━━━━━ Entries supplied ━━━━━

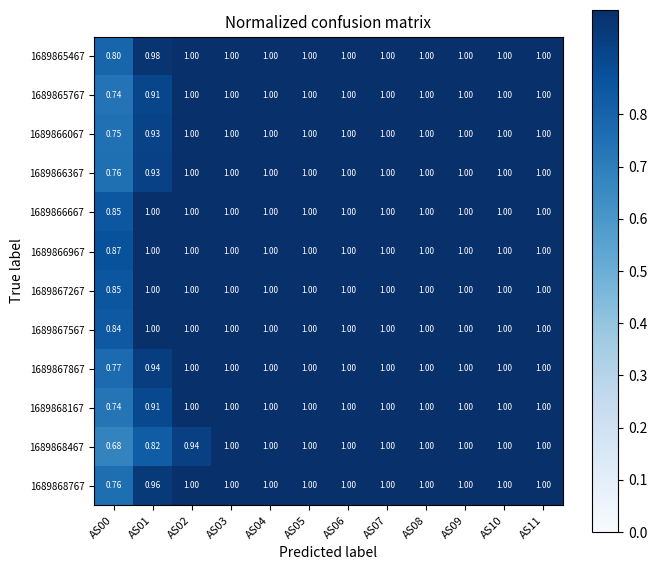

Is the value of 1689865467 at AS06 greater than the value of 1689868767 at AS00?

Yes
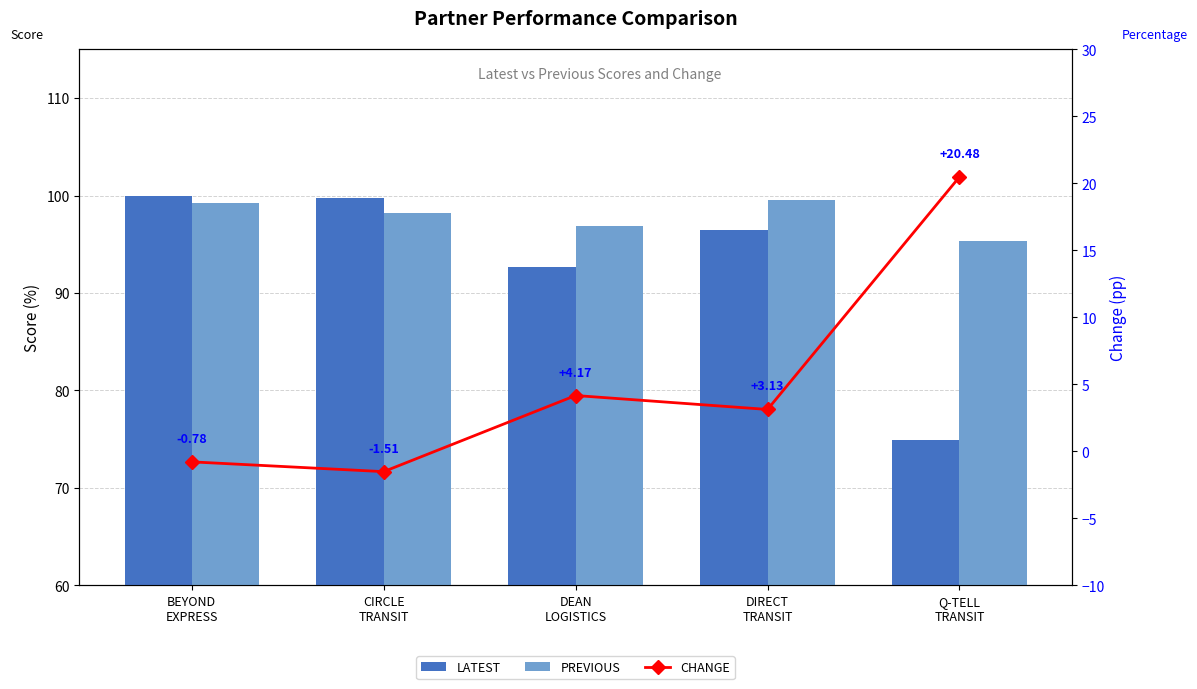

What is the lowest value of the LATEST series?

74.9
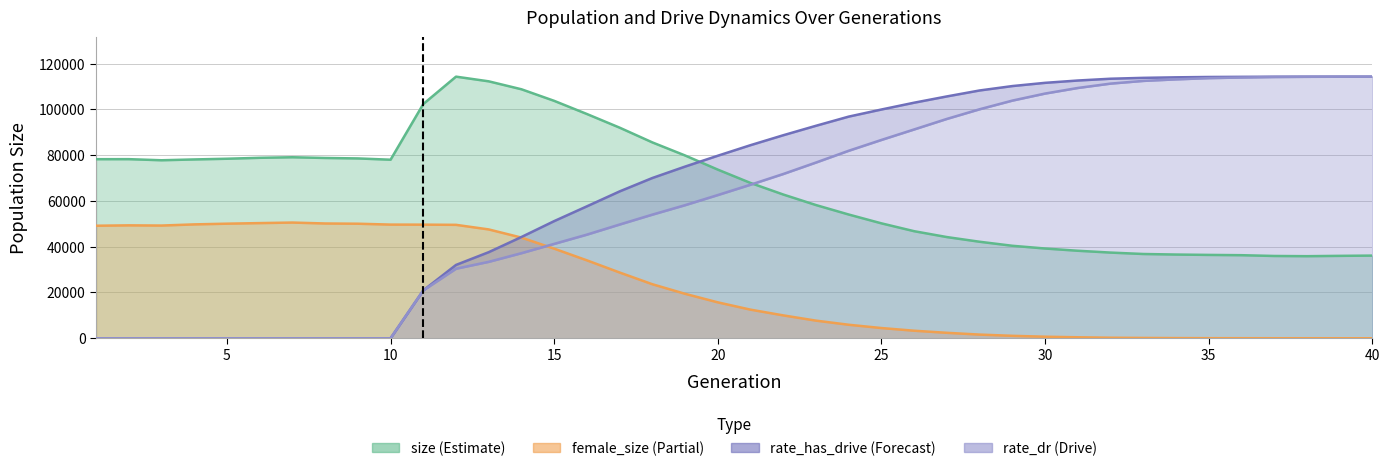

What is the sum of all rate_dr values?

2445519.6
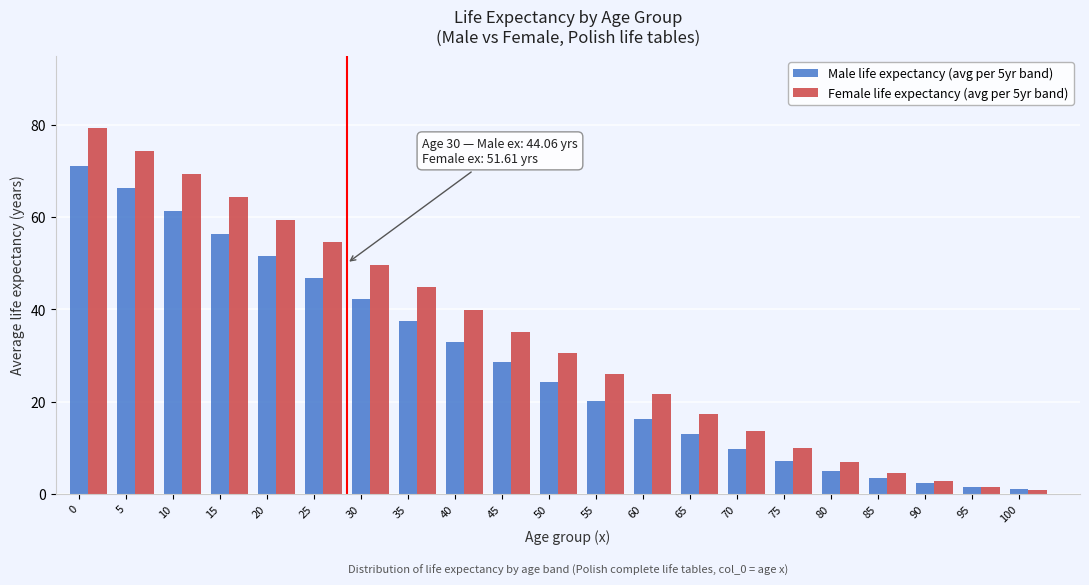

What is the difference between the maximum and minimum values in the Female life expectancy (avg per 5yr band) series?

78.5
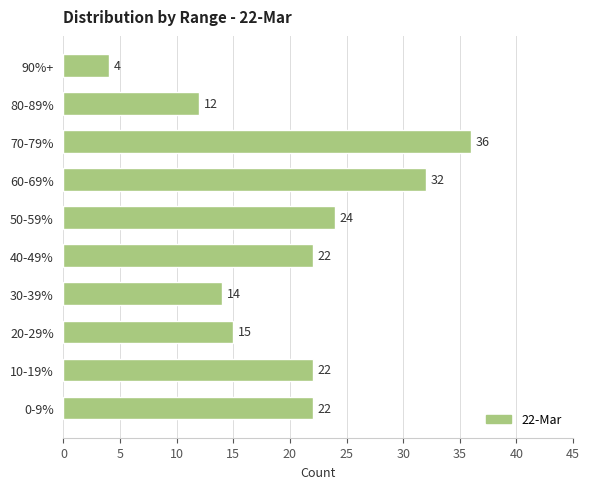

The chart shows a value of 24 at 50-59%. True or false?

True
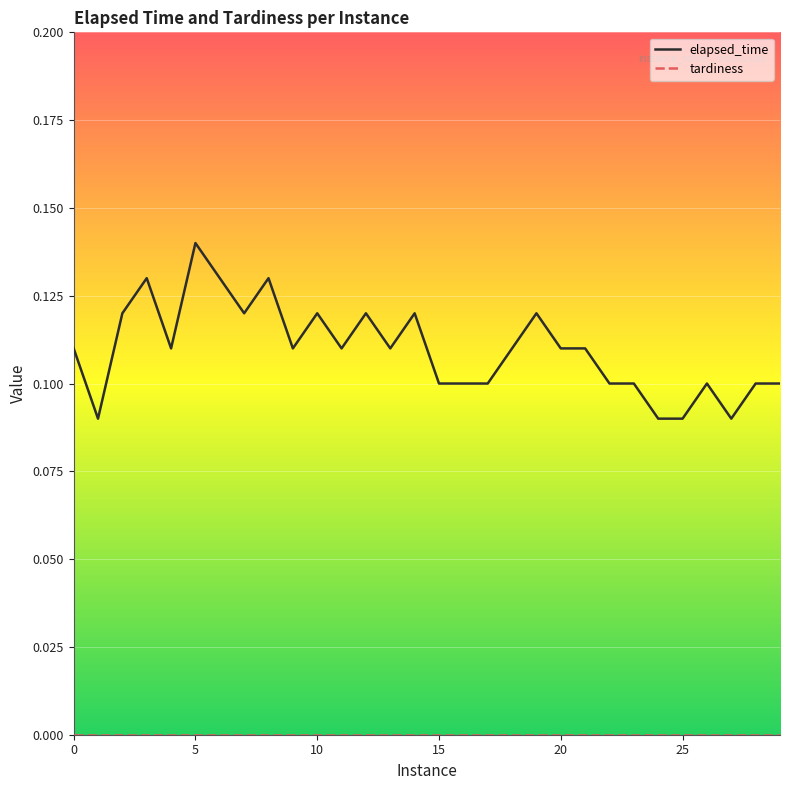

Which series has the largest range (max minus min)?

elapsed_time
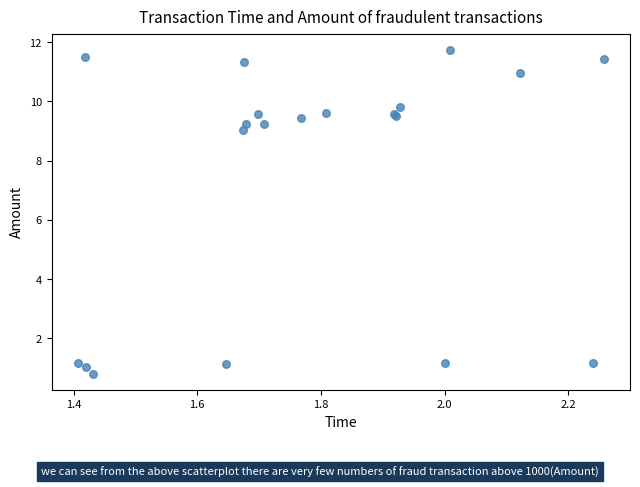

What Y value in the scatter plot is closest to 6?

9.0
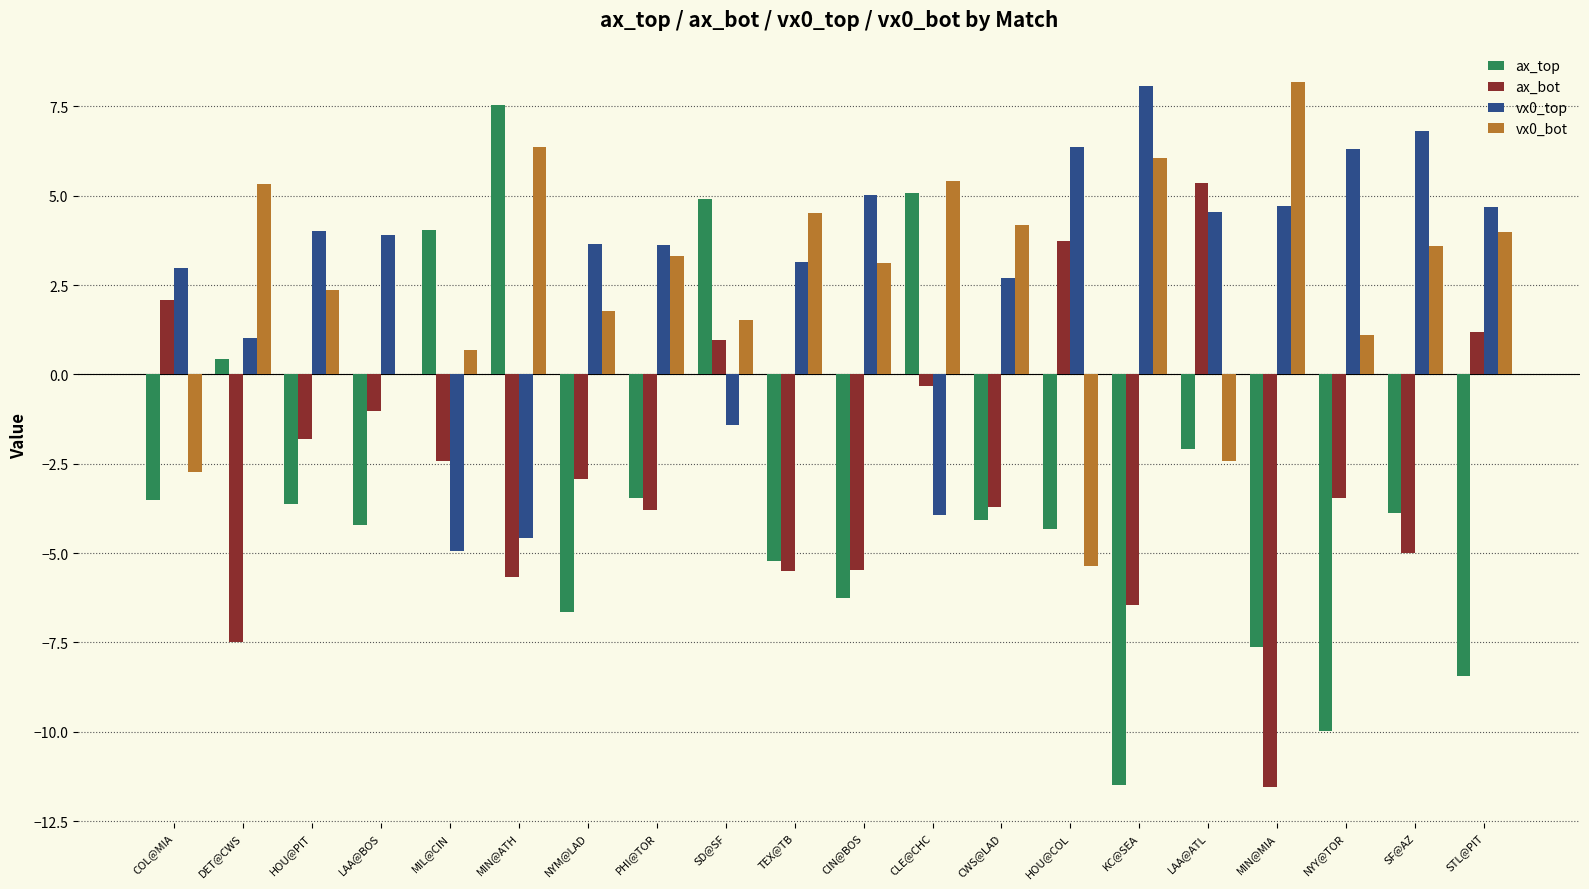

What is the highest value of the ax_top series?

7.5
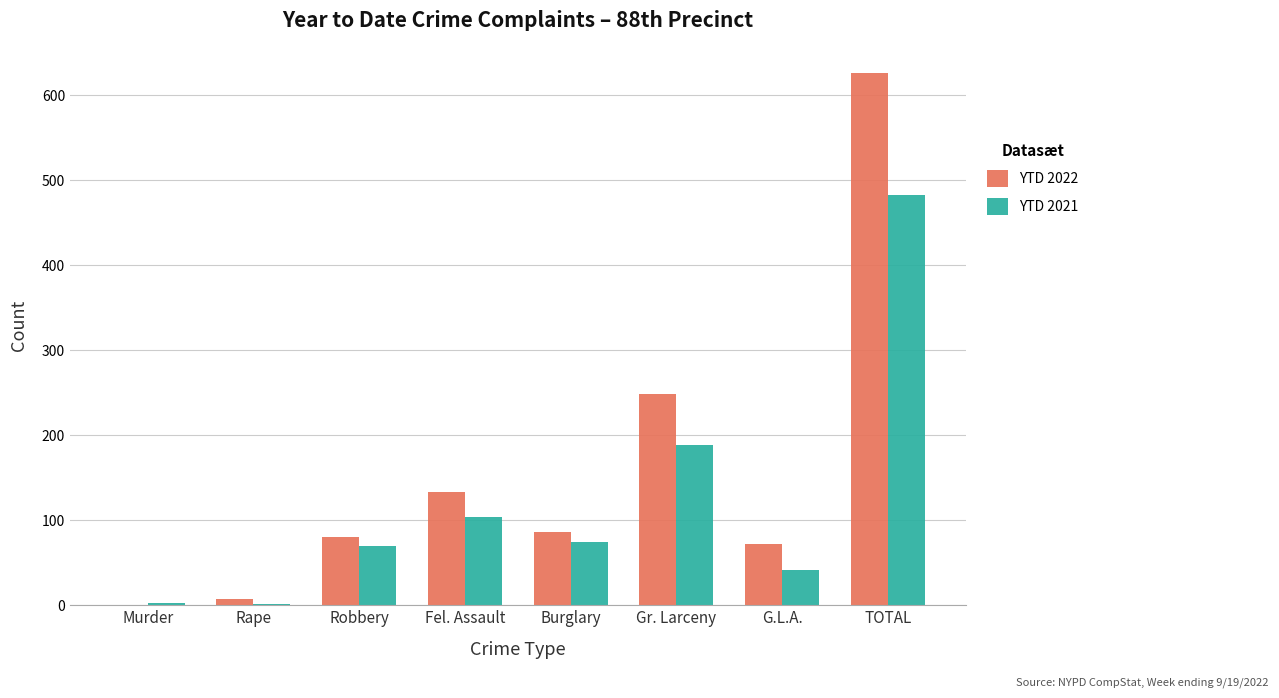

What is the total value across all series at Gr. Larceny?

437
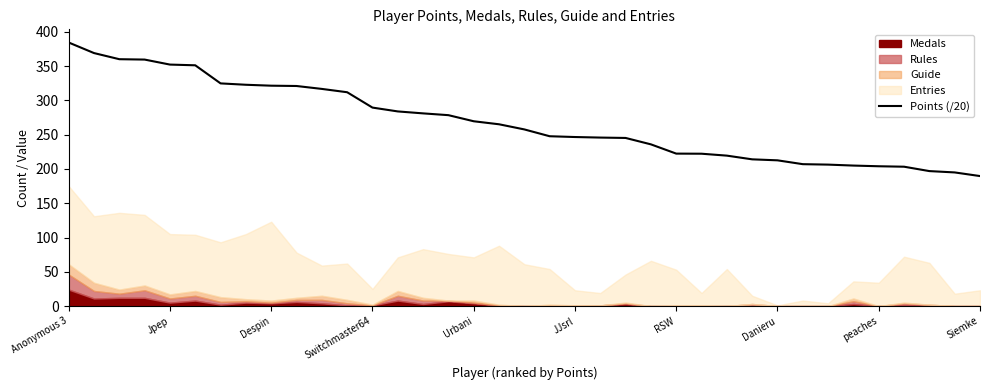

The chart shows a value of 545.4 at Jpep. True or false?

False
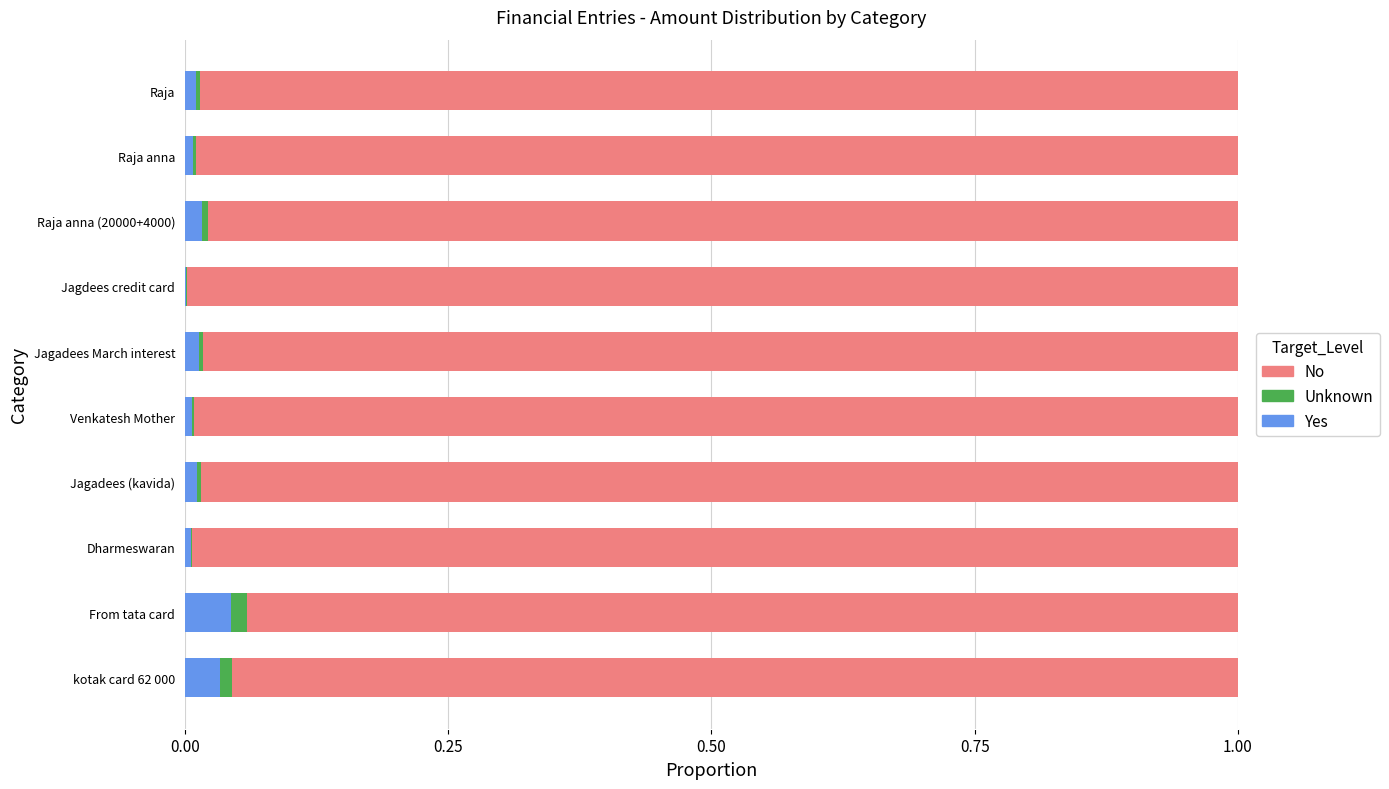

What are all the series names shown in the legend?

No, Unknown, Yes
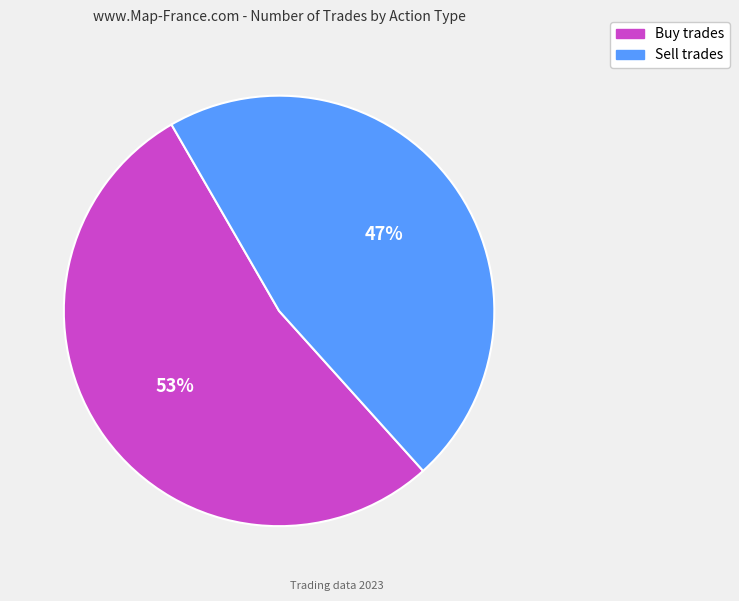

How many slices are in this pie chart?

2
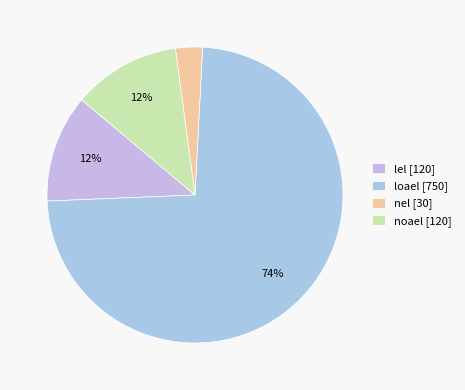

Which category has the biggest portion of the pie?

loael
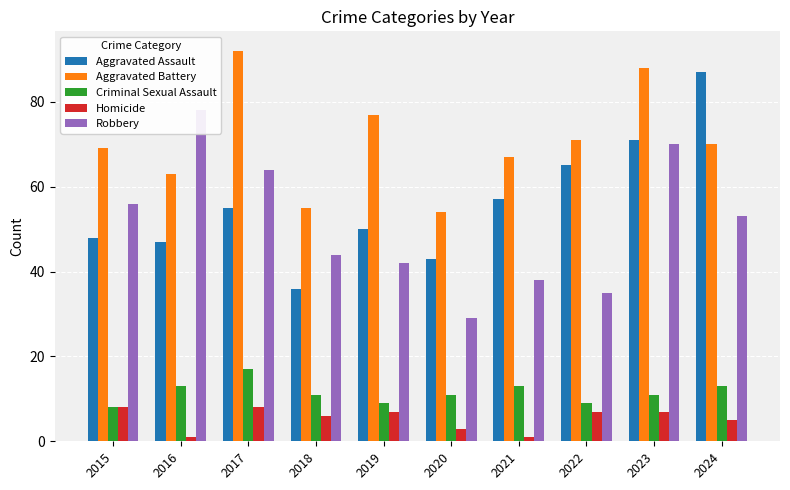

What is the maximum value for Aggravated Battery?

92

━━━━━

Rewrite every one of the records above with "graph" in place of "chart", keeping all other text unchanged and omitting the pictures.

Finished exercise —
Is the value of 1689865467 at AS06 greater than the value of 1689868767 at AS00?

Yes

What is the lowest value of the LATEST series?

74.9

What is the sum of all rate_dr values?

2445519.6

What is the difference between the maximum and minimum values in the Female life expectancy (avg per 5yr band) series?

78.5

The graph shows a value of 24 at 50-59%. True or false?

True

Which series has the largest range (max minus min)?

elapsed_time

What Y value in the scatter plot is closest to 6?

9.0

What is the highest value of the ax_top series?

7.5

What is the total value across all series at Gr. Larceny?

437

The graph shows a value of 545.4 at Jpep. True or false?

False

What are all the series names shown in the legend?

No, Unknown, Yes

How many slices are in this pie graph?

2

Which category has the biggest portion of the pie?

loael

What is the maximum value for Aggravated Battery?

92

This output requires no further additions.